» **GOAL OF THE EXERCISE**
In the excerpt on the Geneva II Conference on Syria, copy the passage from "Following the publication" up to and including "by Hadi al-Bahra.", substituting "the negotiations" for each occurrence of "the talks".

» **EXCERPT PROVIDED**
· · ·
The list of the participant countries of the Geneva II Conference on Syria was determined on 20 December 2013.

- International organizations
- United Nations
- European Union
- Arab League
- Organisation of Islamic Cooperation

- States and subjects of public international law

- Algeria
- Australia
- Bahrain
- Belgium
- Brazil
- Canada
- China
- Denmark
- Egypt
- France
- Germany
- Greece
- India
- Indonesia
- Iraq
- Italy
- Japan
- Jordan
- Kuwait
- Lebanon
- Luxembourg
- Mexico
- Morocco
- Norway
- Netherlands
- Oman
- Qatar
- Russia
- Saudi Arabia
- South Africa
- South Korea
- Spain
- Sudan
- Sweden
- Switzerland
- Turkey
- United Arab Emirates
- United Kingdom
- United States
- Vatican City

=== Syrian participation ===
On 22 July 2013 Russian Foreign Minister Sergey Lavrov said that the Syrian government was ready to engage in the conference without preconditions. On 25 November 2013, UN Secretary-General Ban Ki-moon announced that on the planned conference on 22 January 2014, members of the Syrian government and of the opposition will be present.

Following the publication of the list of participants on 20 December 2013. Hassan Abboud, the leader of Ahrar ash-Sham, has said that it not be bound by the outcome of the talks. The Islamic Front has rejected the talks. The Syrian National Council has withdrawn from the Syrian National Coalition in protest at the decision of the coalition to attend the talks. The Syria Revolutionaries Front and the Ajnad al-Sham Islamic Union have supported the talks and want to be represented at the conference. On 20 December 2013, the Kurdish Democratic Union Party requested a delegation to the conference, citing the fact that Kurdish forces had created a semi-Autonomous state in northern Syria but were not invited. The opposition delegation is headed by Hadi al-Bahra.
· · ·
» **PROVIDED DATA**
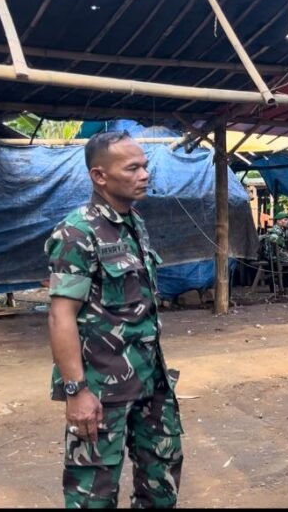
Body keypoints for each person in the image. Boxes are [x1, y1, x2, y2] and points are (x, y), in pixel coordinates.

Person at [45, 131, 182, 508]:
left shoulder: (134, 223)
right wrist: (76, 391)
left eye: (145, 167)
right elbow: (60, 316)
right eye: (132, 168)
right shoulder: (77, 232)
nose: (144, 175)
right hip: (101, 389)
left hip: (151, 381)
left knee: (161, 484)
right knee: (93, 494)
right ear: (99, 176)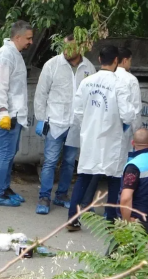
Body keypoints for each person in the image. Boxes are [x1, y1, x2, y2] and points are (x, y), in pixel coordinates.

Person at [67, 45, 135, 231]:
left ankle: (72, 218)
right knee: (114, 178)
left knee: (84, 176)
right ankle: (110, 220)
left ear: (99, 59)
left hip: (90, 137)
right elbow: (128, 115)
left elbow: (78, 111)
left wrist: (89, 124)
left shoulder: (87, 82)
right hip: (112, 139)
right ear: (116, 61)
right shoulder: (119, 84)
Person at [34, 34, 96, 214]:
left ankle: (61, 195)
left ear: (80, 48)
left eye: (71, 48)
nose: (66, 51)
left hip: (76, 124)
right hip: (55, 122)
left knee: (70, 162)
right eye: (65, 47)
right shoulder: (52, 65)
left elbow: (91, 97)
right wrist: (41, 119)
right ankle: (44, 197)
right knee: (50, 161)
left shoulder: (88, 68)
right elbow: (41, 94)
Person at [0, 20, 34, 207]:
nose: (31, 42)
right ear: (17, 37)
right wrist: (3, 112)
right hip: (7, 114)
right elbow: (1, 87)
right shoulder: (5, 56)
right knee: (6, 154)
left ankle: (4, 189)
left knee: (10, 153)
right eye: (28, 38)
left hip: (15, 113)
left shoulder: (14, 54)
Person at [115, 47, 143, 156]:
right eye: (130, 61)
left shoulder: (107, 76)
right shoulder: (131, 79)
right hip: (125, 128)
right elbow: (136, 108)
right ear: (125, 60)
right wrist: (137, 131)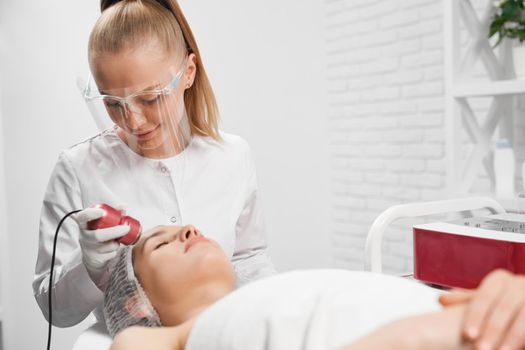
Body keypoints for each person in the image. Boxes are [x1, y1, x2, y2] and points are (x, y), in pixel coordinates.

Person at [33, 0, 275, 328]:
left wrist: (281, 310)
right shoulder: (77, 169)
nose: (133, 120)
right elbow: (55, 312)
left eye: (150, 98)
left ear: (188, 73)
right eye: (113, 103)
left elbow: (249, 260)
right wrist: (87, 269)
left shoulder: (232, 156)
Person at [104, 225, 525, 350]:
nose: (189, 229)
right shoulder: (163, 339)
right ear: (136, 304)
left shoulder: (276, 291)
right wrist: (419, 337)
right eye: (160, 242)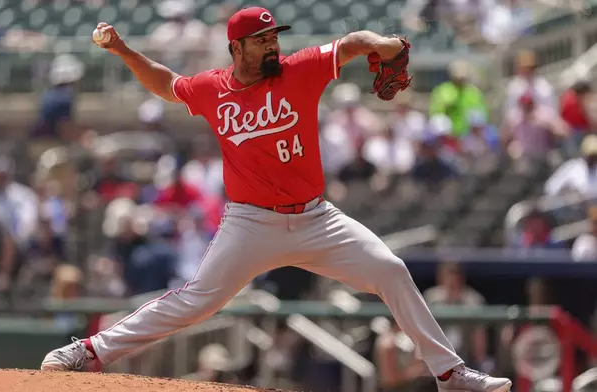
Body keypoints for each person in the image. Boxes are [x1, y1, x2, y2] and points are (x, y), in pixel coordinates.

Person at [40, 8, 511, 392]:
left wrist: (385, 44)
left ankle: (449, 374)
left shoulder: (298, 71)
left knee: (391, 270)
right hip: (250, 224)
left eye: (274, 36)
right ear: (237, 47)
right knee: (195, 301)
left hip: (316, 219)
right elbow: (166, 83)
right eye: (262, 39)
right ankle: (89, 351)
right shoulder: (213, 89)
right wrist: (122, 49)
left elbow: (350, 43)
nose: (273, 44)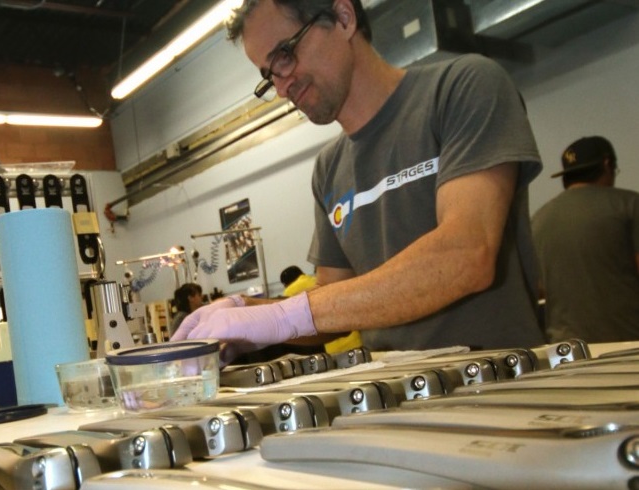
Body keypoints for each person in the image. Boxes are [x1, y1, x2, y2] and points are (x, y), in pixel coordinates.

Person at [172, 0, 546, 359]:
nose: (282, 88)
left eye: (284, 54)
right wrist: (246, 313)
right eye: (269, 75)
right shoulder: (330, 168)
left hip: (499, 385)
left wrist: (283, 317)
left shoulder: (461, 88)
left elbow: (466, 253)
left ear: (344, 17)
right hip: (398, 392)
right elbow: (333, 303)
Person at [531, 136, 639, 342]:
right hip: (627, 343)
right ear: (607, 164)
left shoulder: (539, 219)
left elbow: (538, 288)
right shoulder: (630, 204)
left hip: (565, 350)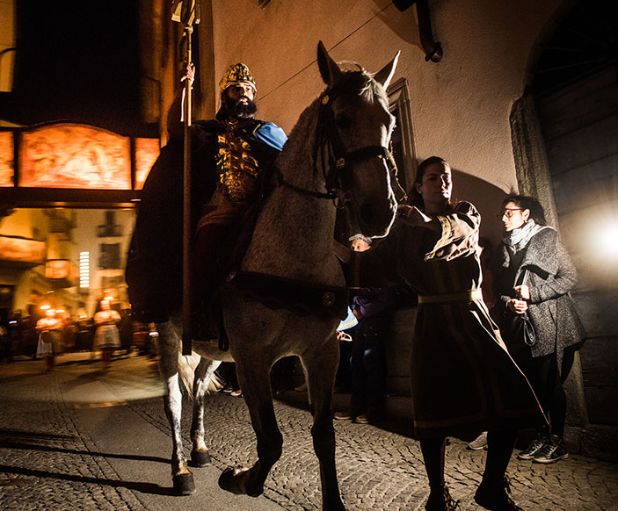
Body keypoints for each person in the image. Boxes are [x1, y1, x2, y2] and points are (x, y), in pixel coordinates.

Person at [353, 156, 544, 510]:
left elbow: (459, 233)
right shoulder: (404, 226)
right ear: (419, 185)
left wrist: (425, 222)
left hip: (472, 316)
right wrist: (358, 248)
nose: (441, 182)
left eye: (445, 176)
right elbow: (379, 265)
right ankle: (437, 494)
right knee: (433, 407)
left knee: (510, 394)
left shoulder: (465, 212)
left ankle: (491, 486)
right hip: (433, 321)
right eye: (432, 177)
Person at [126, 62, 287, 337]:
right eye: (237, 89)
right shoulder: (208, 131)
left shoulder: (268, 131)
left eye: (248, 89)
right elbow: (176, 128)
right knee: (206, 246)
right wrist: (185, 87)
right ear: (226, 95)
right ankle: (196, 310)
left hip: (262, 205)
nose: (244, 94)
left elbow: (290, 159)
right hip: (222, 204)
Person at [495, 194, 585, 464]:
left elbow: (570, 277)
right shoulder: (506, 246)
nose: (503, 217)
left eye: (509, 212)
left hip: (552, 322)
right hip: (523, 328)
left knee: (550, 384)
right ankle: (541, 434)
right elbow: (499, 288)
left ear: (526, 214)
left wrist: (533, 293)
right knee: (533, 386)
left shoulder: (547, 237)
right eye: (503, 213)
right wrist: (510, 302)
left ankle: (557, 440)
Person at [335, 234, 392, 424]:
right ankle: (355, 407)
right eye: (353, 248)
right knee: (356, 363)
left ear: (368, 248)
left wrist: (362, 311)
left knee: (372, 364)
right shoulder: (357, 270)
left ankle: (374, 410)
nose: (354, 251)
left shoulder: (377, 267)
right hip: (362, 320)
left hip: (375, 321)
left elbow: (384, 298)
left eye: (358, 247)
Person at [93, 299, 121, 370]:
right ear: (101, 306)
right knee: (104, 348)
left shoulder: (113, 312)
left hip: (112, 330)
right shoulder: (98, 314)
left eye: (106, 304)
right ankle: (105, 363)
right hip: (103, 331)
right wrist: (105, 320)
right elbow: (97, 322)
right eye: (103, 304)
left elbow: (118, 319)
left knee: (112, 347)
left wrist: (112, 318)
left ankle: (108, 359)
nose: (105, 306)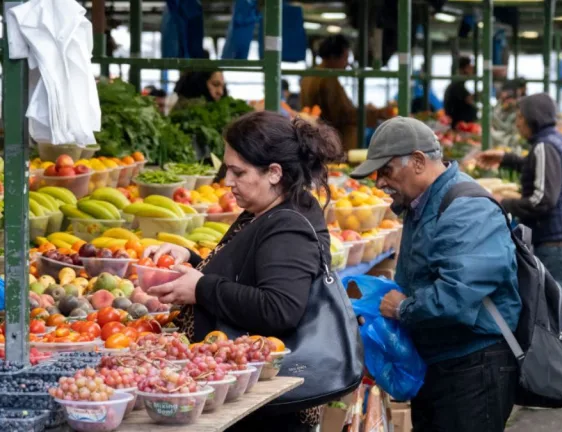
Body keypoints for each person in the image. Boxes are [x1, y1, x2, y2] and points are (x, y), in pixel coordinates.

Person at [145, 111, 343, 431]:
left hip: (269, 411)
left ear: (274, 172)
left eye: (238, 172)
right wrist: (193, 262)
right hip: (250, 394)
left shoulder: (288, 225)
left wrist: (202, 288)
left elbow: (279, 308)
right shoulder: (266, 208)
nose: (227, 182)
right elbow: (248, 273)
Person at [349, 117, 521, 432]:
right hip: (443, 361)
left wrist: (402, 308)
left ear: (417, 161)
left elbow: (456, 297)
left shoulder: (466, 209)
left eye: (385, 171)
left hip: (473, 365)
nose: (379, 183)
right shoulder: (424, 205)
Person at [477, 93, 562, 289]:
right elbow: (539, 168)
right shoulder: (557, 139)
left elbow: (542, 200)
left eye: (520, 117)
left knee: (549, 312)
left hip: (555, 242)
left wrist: (503, 202)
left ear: (533, 118)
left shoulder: (545, 146)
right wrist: (506, 158)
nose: (517, 123)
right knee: (554, 308)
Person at [300, 35, 392, 151]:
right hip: (333, 142)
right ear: (333, 56)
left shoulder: (309, 76)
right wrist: (377, 113)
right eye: (345, 57)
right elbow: (342, 115)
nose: (347, 63)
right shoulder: (328, 79)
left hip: (316, 139)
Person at [491, 78, 527, 149]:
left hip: (512, 143)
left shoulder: (520, 108)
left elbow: (507, 129)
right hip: (503, 141)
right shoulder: (502, 105)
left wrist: (494, 118)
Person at [443, 56, 478, 128]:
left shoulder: (458, 85)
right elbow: (468, 99)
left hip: (463, 127)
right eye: (470, 67)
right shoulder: (457, 86)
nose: (473, 69)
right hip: (460, 127)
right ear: (464, 69)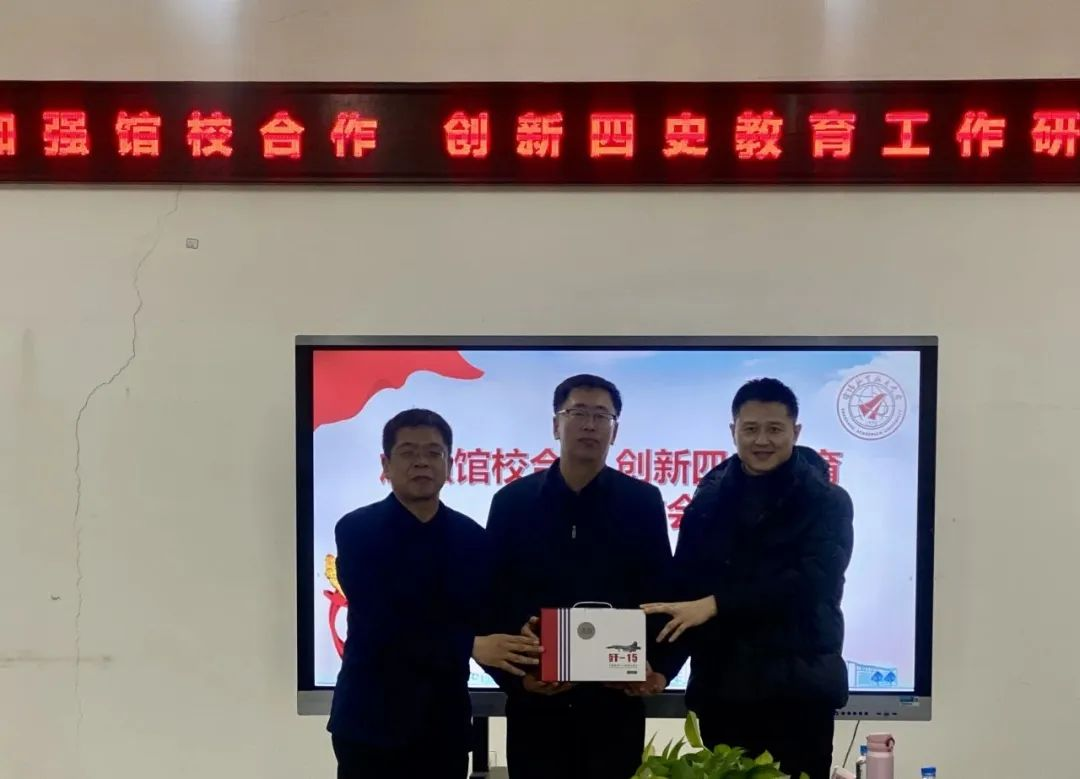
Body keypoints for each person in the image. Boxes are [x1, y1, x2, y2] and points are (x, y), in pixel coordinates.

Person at [643, 378, 854, 779]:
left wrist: (717, 604)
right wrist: (661, 667)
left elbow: (813, 582)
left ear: (796, 431)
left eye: (775, 429)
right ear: (733, 430)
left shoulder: (827, 501)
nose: (762, 440)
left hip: (799, 695)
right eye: (750, 428)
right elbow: (686, 593)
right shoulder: (707, 502)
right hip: (724, 693)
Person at [328, 409, 542, 779]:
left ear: (450, 464)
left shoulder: (471, 538)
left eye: (433, 453)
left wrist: (525, 673)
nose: (421, 462)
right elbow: (383, 625)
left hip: (443, 726)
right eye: (408, 452)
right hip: (370, 723)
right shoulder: (357, 531)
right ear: (386, 465)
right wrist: (470, 645)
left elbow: (486, 620)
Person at [486, 375, 673, 779]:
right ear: (556, 425)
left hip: (614, 705)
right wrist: (517, 680)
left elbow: (661, 591)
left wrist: (658, 669)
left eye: (602, 416)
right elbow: (492, 599)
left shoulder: (642, 502)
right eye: (578, 413)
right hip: (536, 706)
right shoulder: (512, 502)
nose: (590, 425)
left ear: (615, 431)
· · ·
» **RESPONSE FOR THIS EXERCISE**
Following the publication of the list of participants on 20 December 2013. Hassan Abboud, the leader of Ahrar ash-Sham, has said that it not be bound by the outcome of the negotiations. The Islamic Front has rejected the negotiations. The Syrian National Council has withdrawn from the Syrian National Coalition in protest at the decision of the coalition to attend the negotiations. The Syria Revolutionaries Front and the Ajnad al-Sham Islamic Union have supported the negotiations and want to be represented at the conference. On 20 December 2013, the Kurdish Democratic Union Party requested a delegation to the conference, citing the fact that Kurdish forces had created a semi-Autonomous state in northern Syria but were not invited. The opposition delegation is headed by Hadi al-Bahra.